Monday, August 18, 2008

A little detour...

Most of my blog is about The Diaper Bag Wrangler, but today I gained a new "identity". As much as I rather give this one up, I'm stuck with it- at least for now. So join me (if only in my blog-dom) on my new journey...

This journey really started a few weeks ago when I went to my OB to have a lump in my breast checked out. I completely expected her to say "it's a cyst, we'll drain it and send you on your way". Nope- I got sent for a Mammogram and Ultrasound. OK- I'm 30...do 30 year olds have mammograms- No. But that will be covered in another post...

Last week I had the lovely pleasure of having the "girls" squished and squashed like silly putty.

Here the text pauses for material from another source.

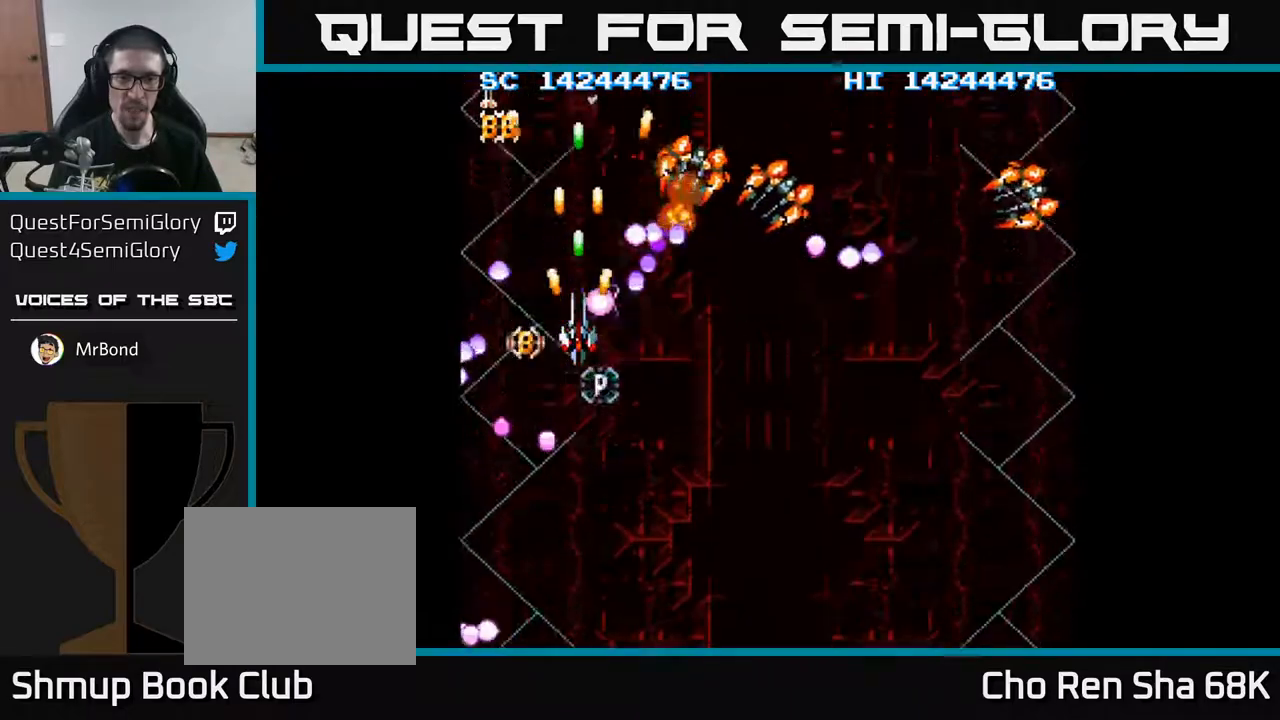
{"buttons": ["A", "DPAD_DOWN", "DPAD_RIGHT"], "events": [[167, "DPAD_DOWN", "down"], [200, "DPAD_RIGHT", "down"]]}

BUT-it wasn't that bad- so when your time comes for the mammo...there are far worse things that you could be dealing with....like a screaming 2 year old having an all out temper tantrum in the post office.

So after the mammo, I was waiting for my Ultrasound, and my new friend Nurse L. came to get me and brought me into... a conference room...WAIT-there's no ultrasound machine in here! And she was joined by my other new friend- Dr. M. I knew this was not your typical situation. The 2-second version of the conversation was the mammo was abnormal, more calcifications were detected and we needed to figure out what was going on...fast. So they busted out all the guns, made all the calls and got me set up for a MRI and surgical consult/biopsy. No ultrasound today...we're past that point.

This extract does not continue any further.